Saved entries
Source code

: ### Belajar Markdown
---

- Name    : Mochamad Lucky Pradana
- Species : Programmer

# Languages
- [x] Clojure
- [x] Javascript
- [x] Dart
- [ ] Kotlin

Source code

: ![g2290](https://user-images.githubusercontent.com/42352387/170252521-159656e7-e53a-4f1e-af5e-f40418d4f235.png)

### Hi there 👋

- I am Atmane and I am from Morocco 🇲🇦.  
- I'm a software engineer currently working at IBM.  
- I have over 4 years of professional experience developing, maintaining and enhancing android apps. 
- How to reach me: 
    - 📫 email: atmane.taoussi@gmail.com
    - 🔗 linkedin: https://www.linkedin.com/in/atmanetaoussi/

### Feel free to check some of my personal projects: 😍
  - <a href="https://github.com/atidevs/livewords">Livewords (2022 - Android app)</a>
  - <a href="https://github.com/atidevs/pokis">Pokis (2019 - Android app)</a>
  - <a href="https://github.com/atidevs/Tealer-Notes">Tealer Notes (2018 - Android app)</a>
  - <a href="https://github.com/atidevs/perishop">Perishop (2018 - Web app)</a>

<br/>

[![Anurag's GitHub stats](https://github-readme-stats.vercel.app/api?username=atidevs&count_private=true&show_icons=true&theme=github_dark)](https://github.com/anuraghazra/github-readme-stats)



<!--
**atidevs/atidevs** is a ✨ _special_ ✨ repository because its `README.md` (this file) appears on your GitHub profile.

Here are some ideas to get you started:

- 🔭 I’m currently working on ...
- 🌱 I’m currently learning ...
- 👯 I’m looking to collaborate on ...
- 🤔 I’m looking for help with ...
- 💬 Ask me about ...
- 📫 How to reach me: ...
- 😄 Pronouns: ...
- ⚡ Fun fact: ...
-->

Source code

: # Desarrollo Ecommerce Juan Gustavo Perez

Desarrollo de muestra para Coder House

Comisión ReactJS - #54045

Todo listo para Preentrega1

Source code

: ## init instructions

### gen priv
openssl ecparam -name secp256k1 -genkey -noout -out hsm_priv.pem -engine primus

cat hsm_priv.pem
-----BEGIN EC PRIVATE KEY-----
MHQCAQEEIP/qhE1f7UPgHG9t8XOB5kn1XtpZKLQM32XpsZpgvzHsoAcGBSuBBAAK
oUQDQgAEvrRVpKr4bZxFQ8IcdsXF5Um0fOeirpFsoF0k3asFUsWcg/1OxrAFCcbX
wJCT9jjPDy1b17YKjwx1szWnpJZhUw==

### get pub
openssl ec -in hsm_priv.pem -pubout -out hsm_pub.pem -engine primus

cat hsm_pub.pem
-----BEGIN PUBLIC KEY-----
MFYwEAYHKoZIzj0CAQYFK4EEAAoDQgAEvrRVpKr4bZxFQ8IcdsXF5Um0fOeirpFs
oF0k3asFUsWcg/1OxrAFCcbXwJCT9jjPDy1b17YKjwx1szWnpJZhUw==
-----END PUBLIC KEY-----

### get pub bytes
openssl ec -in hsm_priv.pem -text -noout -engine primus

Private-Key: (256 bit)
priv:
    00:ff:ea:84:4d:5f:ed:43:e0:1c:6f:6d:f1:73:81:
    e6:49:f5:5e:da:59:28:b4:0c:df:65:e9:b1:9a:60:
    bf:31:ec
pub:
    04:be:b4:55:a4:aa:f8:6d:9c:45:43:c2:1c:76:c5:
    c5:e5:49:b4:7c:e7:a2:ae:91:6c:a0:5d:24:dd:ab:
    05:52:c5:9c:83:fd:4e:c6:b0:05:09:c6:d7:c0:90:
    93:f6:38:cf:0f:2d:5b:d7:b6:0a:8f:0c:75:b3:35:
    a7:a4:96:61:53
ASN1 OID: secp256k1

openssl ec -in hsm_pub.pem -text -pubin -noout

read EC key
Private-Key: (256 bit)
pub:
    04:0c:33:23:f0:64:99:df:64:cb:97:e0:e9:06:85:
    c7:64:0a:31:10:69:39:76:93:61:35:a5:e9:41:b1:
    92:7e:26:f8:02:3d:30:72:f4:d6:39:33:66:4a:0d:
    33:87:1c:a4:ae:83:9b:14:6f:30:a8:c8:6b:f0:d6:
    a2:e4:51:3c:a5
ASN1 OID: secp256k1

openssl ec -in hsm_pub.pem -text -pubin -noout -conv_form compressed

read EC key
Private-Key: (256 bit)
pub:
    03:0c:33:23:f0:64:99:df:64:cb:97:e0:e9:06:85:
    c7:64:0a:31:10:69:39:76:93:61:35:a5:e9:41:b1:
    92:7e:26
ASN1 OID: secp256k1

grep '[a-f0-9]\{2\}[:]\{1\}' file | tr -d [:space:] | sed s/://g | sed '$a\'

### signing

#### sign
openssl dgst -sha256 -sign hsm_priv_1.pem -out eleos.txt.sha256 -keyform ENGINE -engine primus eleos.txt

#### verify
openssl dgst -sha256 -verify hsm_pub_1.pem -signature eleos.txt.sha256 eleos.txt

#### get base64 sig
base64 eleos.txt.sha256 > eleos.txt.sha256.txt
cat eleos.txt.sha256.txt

#### [Try it]
Transcribe the source text of every item above, character for character.

#### [Exercise output]
Source code

: ### Belajar Markdown
---

- Name    : Mochamad Lucky Pradana
- Species : Programmer

# Languages
- [x] Clojure
- [x] Javascript
- [x] Dart
- [ ] Kotlin

Source code

: ![g2290](https://user-images.githubusercontent.com/42352387/170252521-159656e7-e53a-4f1e-af5e-f40418d4f235.png)

### Hi there 👋

- I am Atmane and I am from Morocco 🇲🇦.  
- I'm a software engineer currently working at IBM.  
- I have over 4 years of professional experience developing, maintaining and enhancing android apps. 
- How to reach me: 
    - 📫 email: atmane.taoussi@gmail.com
    - 🔗 linkedin: https://www.linkedin.com/in/atmanetaoussi/

### Feel free to check some of my personal projects: 😍
  - <a href="https://github.com/atidevs/livewords">Livewords (2022 - Android app)</a>
  - <a href="https://github.com/atidevs/pokis">Pokis (2019 - Android app)</a>
  - <a href="https://github.com/atidevs/Tealer-Notes">Tealer Notes (2018 - Android app)</a>
  - <a href="https://github.com/atidevs/perishop">Perishop (2018 - Web app)</a>

<br/>

[![Anurag's GitHub stats](https://github-readme-stats.vercel.app/api?username=atidevs&count_private=true&show_icons=true&theme=github_dark)](https://github.com/anuraghazra/github-readme-stats)



<!--
**atidevs/atidevs** is a ✨ _special_ ✨ repository because its `README.md` (this file) appears on your GitHub profile.

Here are some ideas to get you started:

- 🔭 I’m currently working on ...
- 🌱 I’m currently learning ...
- 👯 I’m looking to collaborate on ...
- 🤔 I’m looking for help with ...
- 💬 Ask me about ...
- 📫 How to reach me: ...
- 😄 Pronouns: ...
- ⚡ Fun fact: ...
-->

Source code

: # Desarrollo Ecommerce Juan Gustavo Perez

Desarrollo de muestra para Coder House

Comisión ReactJS - #54045

Todo listo para Preentrega1

Source code

: ## init instructions

### gen priv
openssl ecparam -name secp256k1 -genkey -noout -out hsm_priv.pem -engine primus

cat hsm_priv.pem
-----BEGIN EC PRIVATE KEY-----
MHQCAQEEIP/qhE1f7UPgHG9t8XOB5kn1XtpZKLQM32XpsZpgvzHsoAcGBSuBBAAK
oUQDQgAEvrRVpKr4bZxFQ8IcdsXF5Um0fOeirpFsoF0k3asFUsWcg/1OxrAFCcbX
wJCT9jjPDy1b17YKjwx1szWnpJZhUw==

### get pub
openssl ec -in hsm_priv.pem -pubout -out hsm_pub.pem -engine primus

cat hsm_pub.pem
-----BEGIN PUBLIC KEY-----
MFYwEAYHKoZIzj0CAQYFK4EEAAoDQgAEvrRVpKr4bZxFQ8IcdsXF5Um0fOeirpFs
oF0k3asFUsWcg/1OxrAFCcbXwJCT9jjPDy1b17YKjwx1szWnpJZhUw==
-----END PUBLIC KEY-----

### get pub bytes
openssl ec -in hsm_priv.pem -text -noout -engine primus

Private-Key: (256 bit)
priv:
    00:ff:ea:84:4d:5f:ed:43:e0:1c:6f:6d:f1:73:81:
    e6:49:f5:5e:da:59:28:b4:0c:df:65:e9:b1:9a:60:
    bf:31:ec
pub:
    04:be:b4:55:a4:aa:f8:6d:9c:45:43:c2:1c:76:c5:
    c5:e5:49:b4:7c:e7:a2:ae:91:6c:a0:5d:24:dd:ab:
    05:52:c5:9c:83:fd:4e:c6:b0:05:09:c6:d7:c0:90:
    93:f6:38:cf:0f:2d:5b:d7:b6:0a:8f:0c:75:b3:35:
    a7:a4:96:61:53
ASN1 OID: secp256k1

openssl ec -in hsm_pub.pem -text -pubin -noout

read EC key
Private-Key: (256 bit)
pub:
    04:0c:33:23:f0:64:99:df:64:cb:97:e0:e9:06:85:
    c7:64:0a:31:10:69:39:76:93:61:35:a5:e9:41:b1:
    92:7e:26:f8:02:3d:30:72:f4:d6:39:33:66:4a:0d:
    33:87:1c:a4:ae:83:9b:14:6f:30:a8:c8:6b:f0:d6:
    a2:e4:51:3c:a5
ASN1 OID: secp256k1

openssl ec -in hsm_pub.pem -text -pubin -noout -conv_form compressed

read EC key
Private-Key: (256 bit)
pub:
    03:0c:33:23:f0:64:99:df:64:cb:97:e0:e9:06:85:
    c7:64:0a:31:10:69:39:76:93:61:35:a5:e9:41:b1:
    92:7e:26
ASN1 OID: secp256k1

grep '[a-f0-9]\{2\}[:]\{1\}' file | tr -d [:space:] | sed s/://g | sed '$a\'

### signing

#### sign
openssl dgst -sha256 -sign hsm_priv_1.pem -out eleos.txt.sha256 -keyform ENGINE -engine primus eleos.txt

#### verify
openssl dgst -sha256 -verify hsm_pub_1.pem -signature eleos.txt.sha256 eleos.txt

#### get base64 sig
base64 eleos.txt.sha256 > eleos.txt.sha256.txt
cat eleos.txt.sha256.txt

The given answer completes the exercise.